(Collection entries)
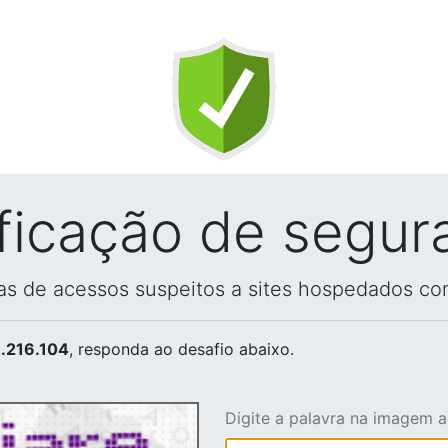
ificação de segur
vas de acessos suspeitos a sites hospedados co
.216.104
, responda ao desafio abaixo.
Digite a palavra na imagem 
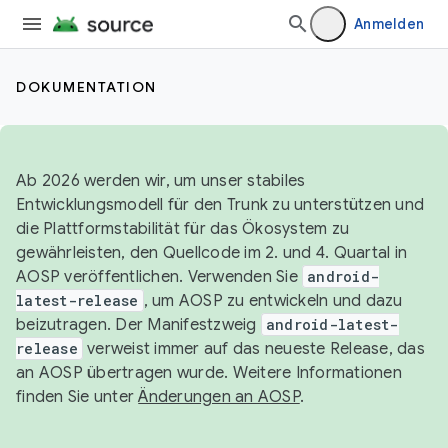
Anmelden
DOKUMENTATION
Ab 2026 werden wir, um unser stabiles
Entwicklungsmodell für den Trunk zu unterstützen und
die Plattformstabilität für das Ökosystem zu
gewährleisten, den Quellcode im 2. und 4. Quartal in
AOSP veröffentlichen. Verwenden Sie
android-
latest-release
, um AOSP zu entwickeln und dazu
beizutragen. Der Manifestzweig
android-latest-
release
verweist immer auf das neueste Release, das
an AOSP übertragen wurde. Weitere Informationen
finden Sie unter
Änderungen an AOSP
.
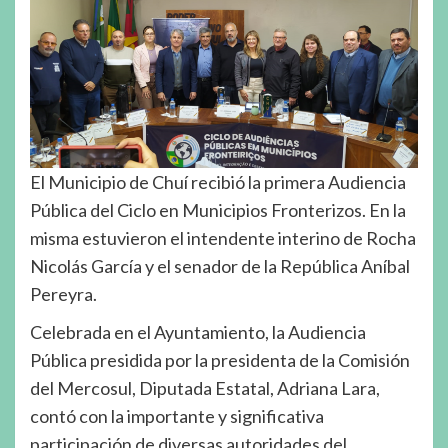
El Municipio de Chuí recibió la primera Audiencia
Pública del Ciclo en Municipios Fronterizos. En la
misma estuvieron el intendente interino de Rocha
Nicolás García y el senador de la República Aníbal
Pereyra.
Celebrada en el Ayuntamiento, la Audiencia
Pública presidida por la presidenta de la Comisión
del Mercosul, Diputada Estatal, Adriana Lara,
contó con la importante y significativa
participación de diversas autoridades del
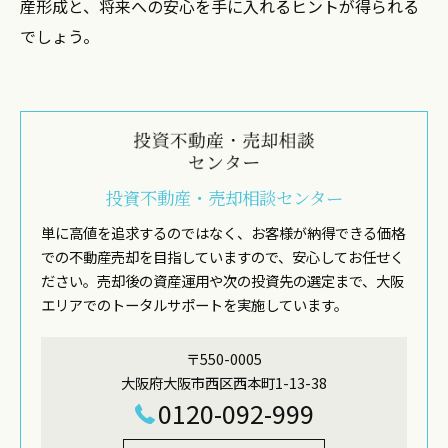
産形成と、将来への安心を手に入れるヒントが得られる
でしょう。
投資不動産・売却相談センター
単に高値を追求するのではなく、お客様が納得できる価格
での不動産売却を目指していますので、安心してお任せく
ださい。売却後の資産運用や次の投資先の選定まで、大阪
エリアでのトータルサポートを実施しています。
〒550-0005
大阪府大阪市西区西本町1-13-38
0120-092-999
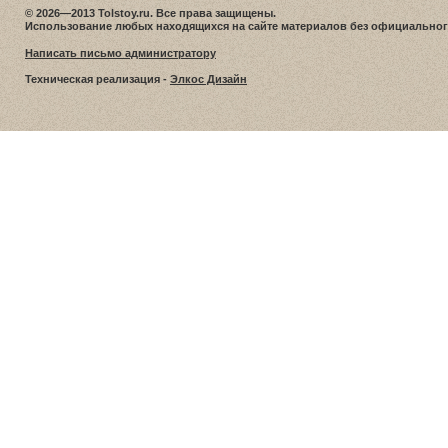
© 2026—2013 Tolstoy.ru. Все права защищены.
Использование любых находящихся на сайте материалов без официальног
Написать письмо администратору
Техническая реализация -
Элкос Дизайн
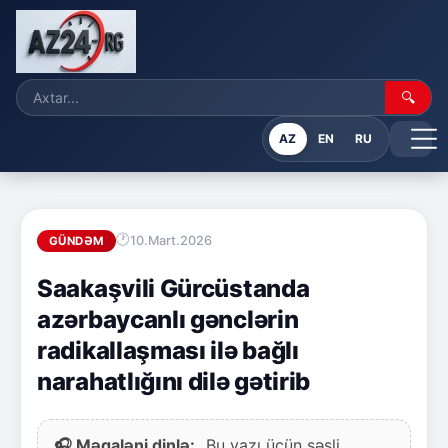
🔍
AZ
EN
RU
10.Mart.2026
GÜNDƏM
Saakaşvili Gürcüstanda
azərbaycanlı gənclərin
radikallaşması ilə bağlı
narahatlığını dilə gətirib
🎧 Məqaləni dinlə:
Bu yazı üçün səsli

---

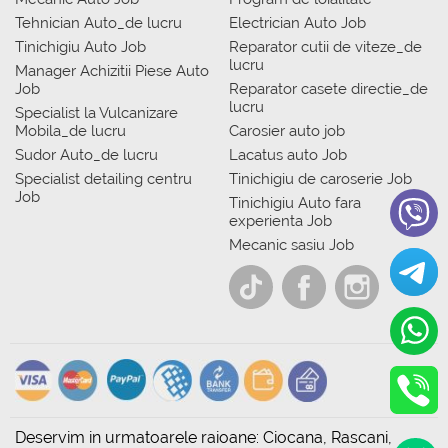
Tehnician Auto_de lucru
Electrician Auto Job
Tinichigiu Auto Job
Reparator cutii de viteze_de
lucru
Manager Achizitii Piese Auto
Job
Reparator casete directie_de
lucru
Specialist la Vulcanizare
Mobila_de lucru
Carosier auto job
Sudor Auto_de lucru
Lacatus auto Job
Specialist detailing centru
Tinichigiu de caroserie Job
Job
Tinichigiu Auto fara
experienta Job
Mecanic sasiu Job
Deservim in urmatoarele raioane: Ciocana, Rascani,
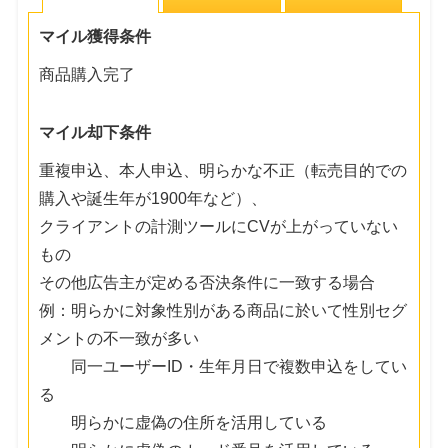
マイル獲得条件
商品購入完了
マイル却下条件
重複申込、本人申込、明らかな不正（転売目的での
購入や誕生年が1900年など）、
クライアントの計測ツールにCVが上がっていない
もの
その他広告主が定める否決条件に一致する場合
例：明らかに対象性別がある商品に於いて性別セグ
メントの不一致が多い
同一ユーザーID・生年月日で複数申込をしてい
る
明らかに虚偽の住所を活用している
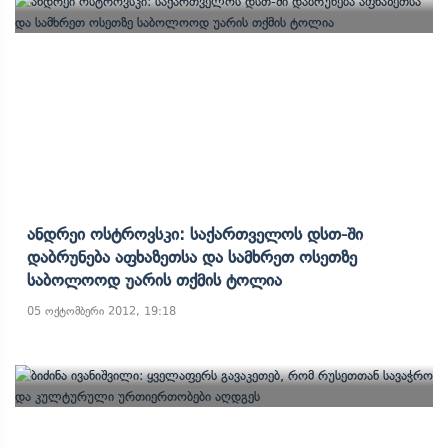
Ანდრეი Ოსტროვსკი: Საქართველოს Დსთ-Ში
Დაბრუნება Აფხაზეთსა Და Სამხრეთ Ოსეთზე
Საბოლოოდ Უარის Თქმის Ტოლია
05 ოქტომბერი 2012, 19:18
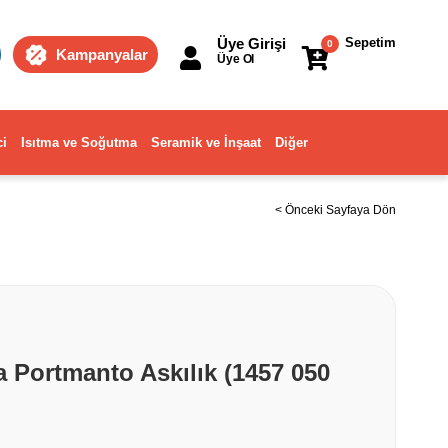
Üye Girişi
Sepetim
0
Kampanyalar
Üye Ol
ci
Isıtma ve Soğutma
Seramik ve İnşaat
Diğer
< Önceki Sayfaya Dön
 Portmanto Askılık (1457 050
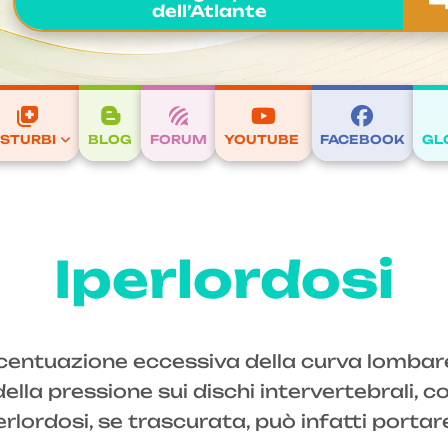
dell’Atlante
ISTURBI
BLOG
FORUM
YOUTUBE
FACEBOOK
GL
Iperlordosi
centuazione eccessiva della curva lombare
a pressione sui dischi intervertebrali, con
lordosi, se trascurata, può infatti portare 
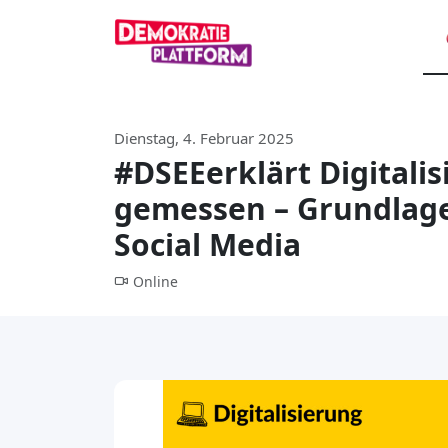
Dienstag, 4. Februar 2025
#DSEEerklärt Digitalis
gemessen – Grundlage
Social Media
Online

Written task
Return each line of the data above that includes the word "lucru".

Completed task
Tehnician Auto_de lucru
lucru
lucru
Mobila_de lucru
Sudor Auto_de lucru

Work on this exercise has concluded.